Culture
"Mio padre scriveva i decori funebri: così io combatto la morte con le parole"
Membro della Società Milanese di Psicoanalisi e direttore dell’Irpa, lo psicoanalista Massimo Recalcati racconta su Affari le sue fatiche letterarie più celebri
I libri possono essere degli incontri. Accade quando noi ci sentiamo letti. Allora è il libro che assomiglia ad un coltello che ci taglia più che a qualcosa che noi assorbiamo. Succede quando attraverso un libro incontriamo una parte sconosciuta di noi stessi, quando, appunto, il libro ci tocca. I libri che non abbiamo dimenticato sono i libri che ci hanno letto. Dovremmo capovolgere un’idea ingenua della fruizione dell’arte. Non sono io che guardo un quadro o che ascolto un brano musicale, ma è il quadro che mi guarda, è il brano musicale che mi ascolta. Allo stesso modo non sono io che leggo il libro ma il libro che mi legge. Succede, appunto, quando facciamo un incontro. Siamo toccati, colpiti, urtati, ammaccati, spostati.
Sembra che ci sia un filo conduttore nella sua Opera, l’amore in primis, e poi la resistenza, l’eredità. E’ così?
Sì, sono tutti e tre temi a me molto cari. L’amore è ciò che rivela la potenza della contingenza dell’incontro, ciò che mostra come un incontro può cambiare il destino della nostra vita. In questo senso poco fa ho detto che ogni incontro degno di questo nome è un incontro d’amore.

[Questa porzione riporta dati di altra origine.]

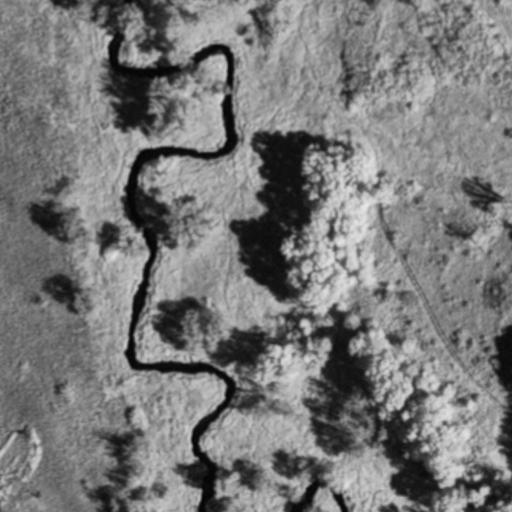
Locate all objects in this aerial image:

Nel senso che la nostra vita è fatta da tutti gli incontri che abbiamo fatto. L’eredità implica esattamente questa responsabilità di fondo: cosa hai fatto degli incontri che ti hanno fatto? L’ereditare non è un movimento passivo di acquisizione di beni, rendite, proprietà, geni, ma un movimento attivo in avanti, dare una forma nuova a tutto quello che ci ha costituito. Per questa ragione il giusto erede è sempre eretico. Perché dà una forma imprevista, nuova appunto, a tutto ciò che lo ha costituito. Questo è anche un’espressione della vita come resistenza alla tentazione nei confronti della morte, dell’odio, della violenza, della distruzione.